(Quiz items based on charts)
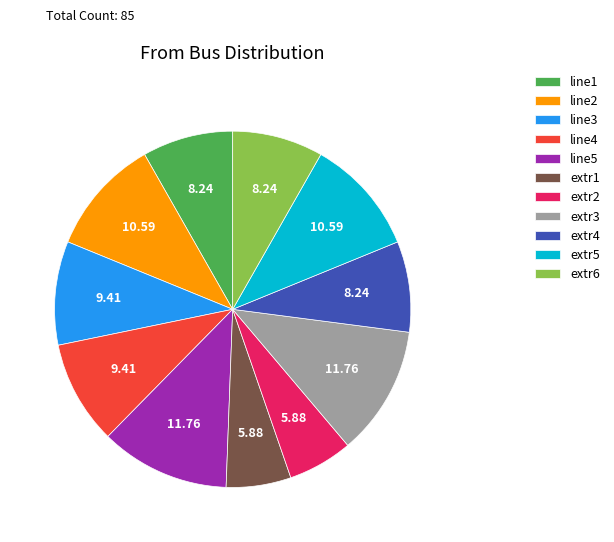

Is there a majority slice in this chart?

No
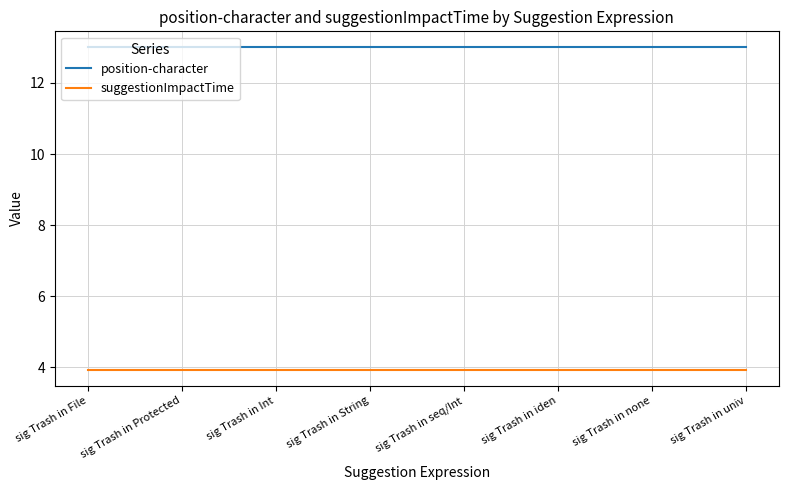

How many lines are shown in the chart?

2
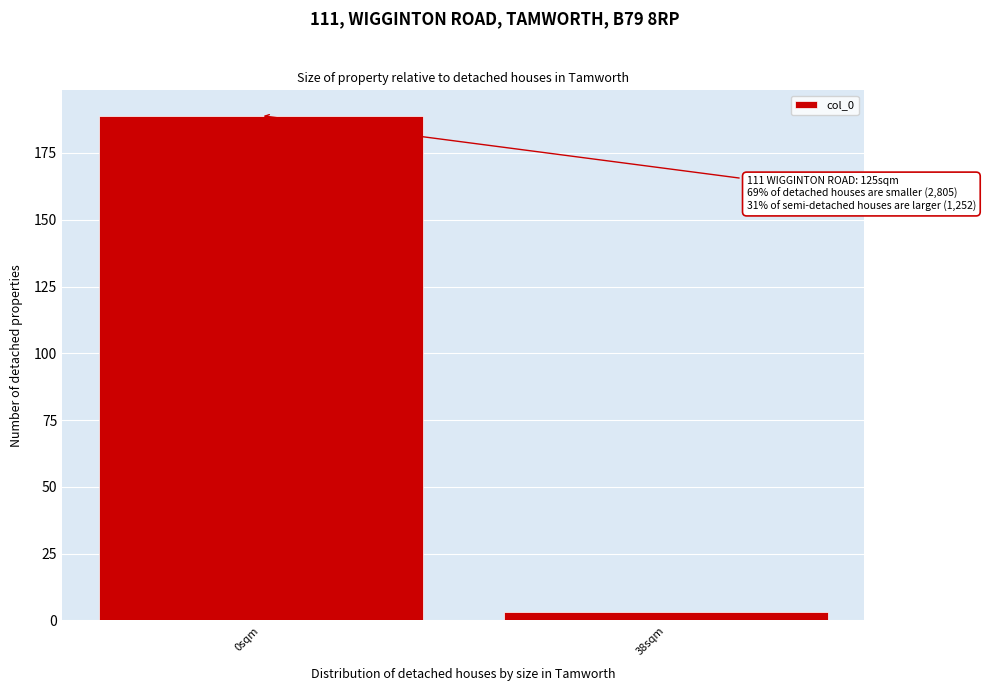

Reading left to right, transcribe all the data shown in this chart.

0sqm=189	38sqm=3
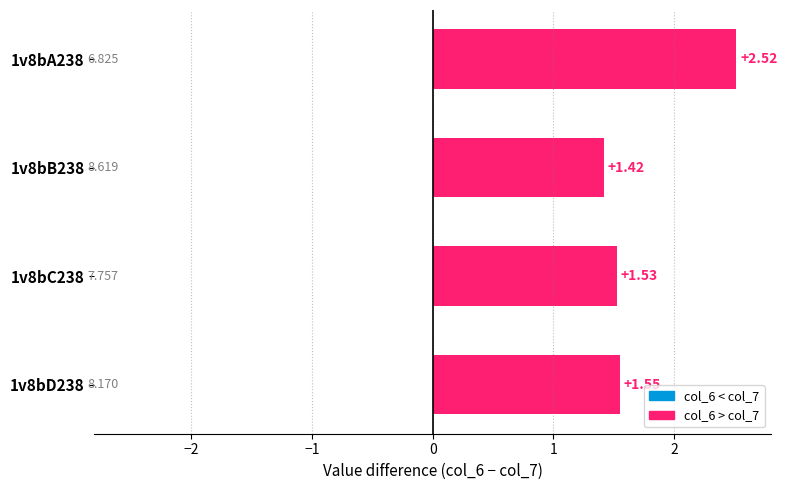

Which series has the largest total across all categories?

col_6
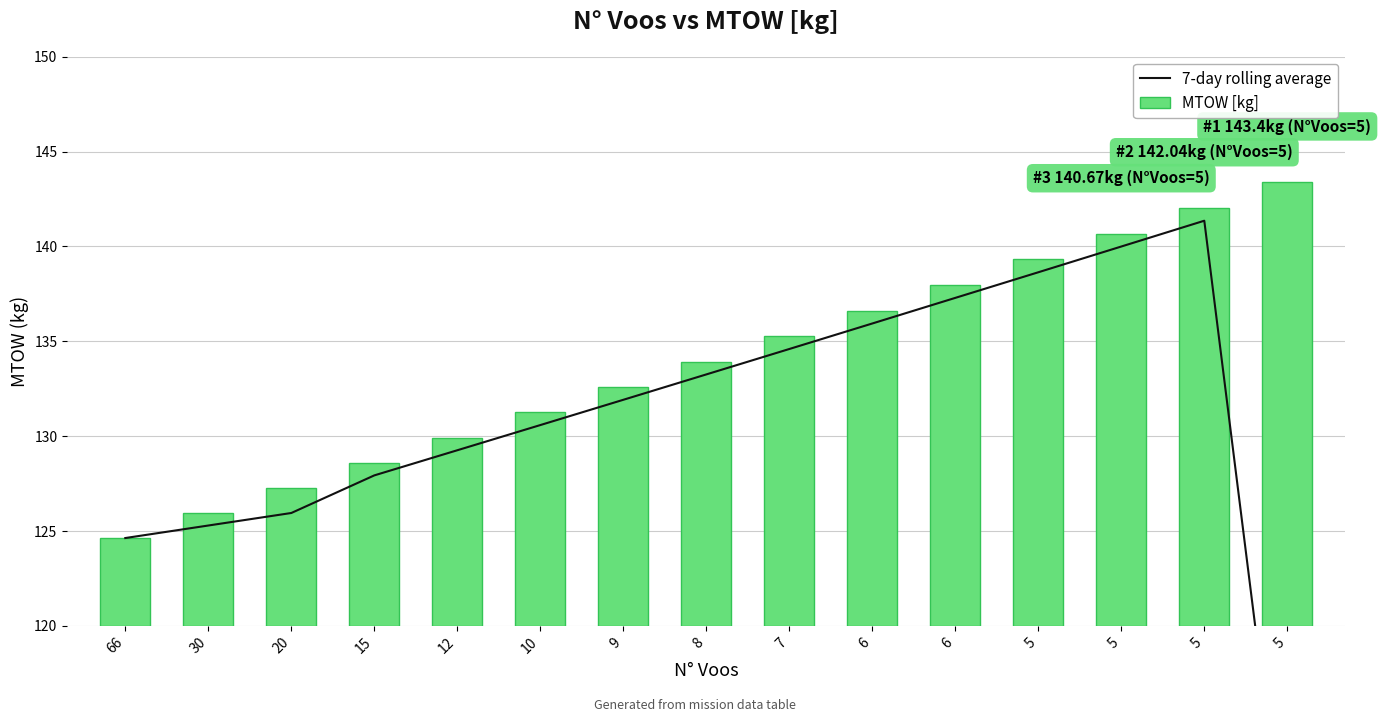

The value of MTOW [kg] at 5 is 32.2. True or false?

False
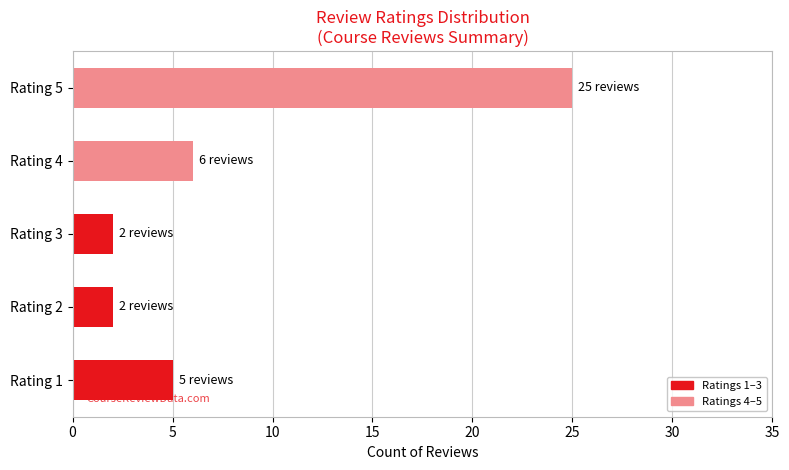

Where is the data nearest to the value 13?

Rating 4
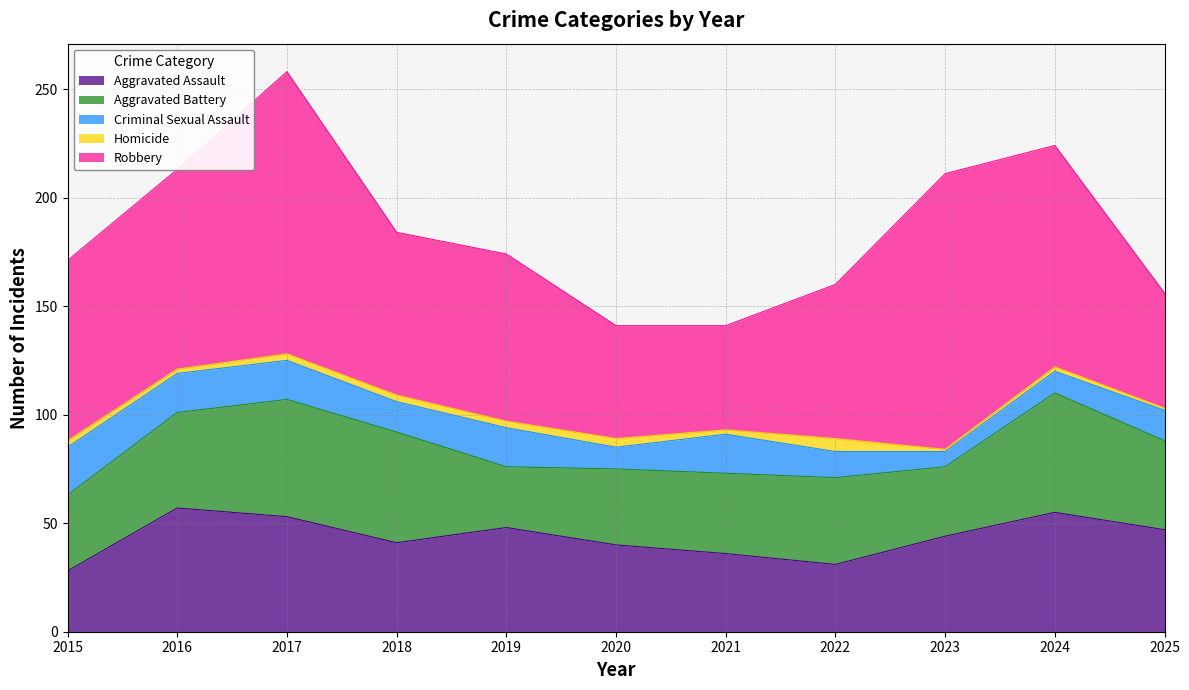

What is the sum of the Robbery values at 2021 and 2025?

101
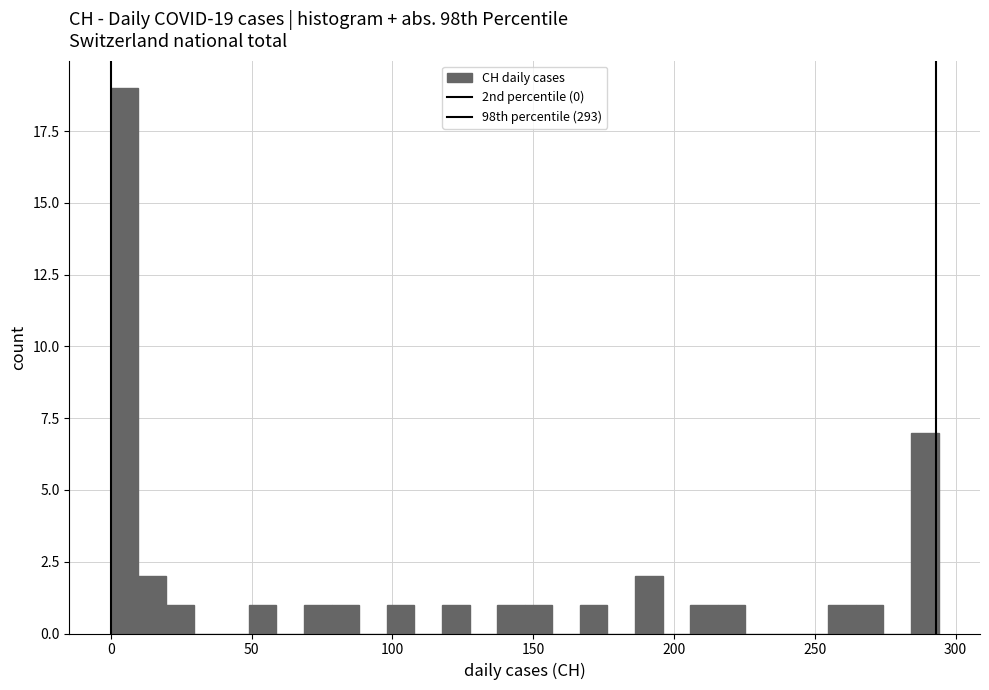

Read against the x-axis, roughly where is the centre of the tallest bar?

5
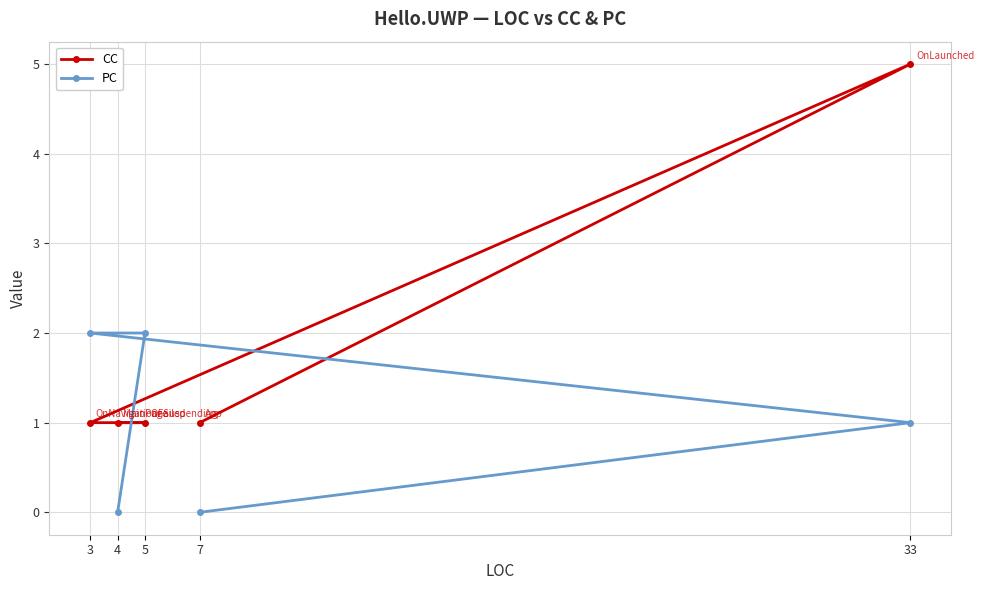

Read the CC value at 33.

5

Work to be completed: Please write out the material again with "chart" renamed to "graph" everywhere, changing nothing else and leaving out the pictures.

Expected answer:
Is there a majority slice in this graph?

No

How many lines are shown in the graph?

2

Reading left to right, transcribe all the data shown in this graph.

0sqm=189	38sqm=3

Which series has the largest total across all categories?

col_6

The value of MTOW [kg] at 5 is 32.2. True or false?

False

Where is the data nearest to the value 13?

Rating 4

What is the sum of the Robbery values at 2021 and 2025?

101

Read against the x-axis, roughly where is the centre of the tallest bar?

5

Read the CC value at 33.

5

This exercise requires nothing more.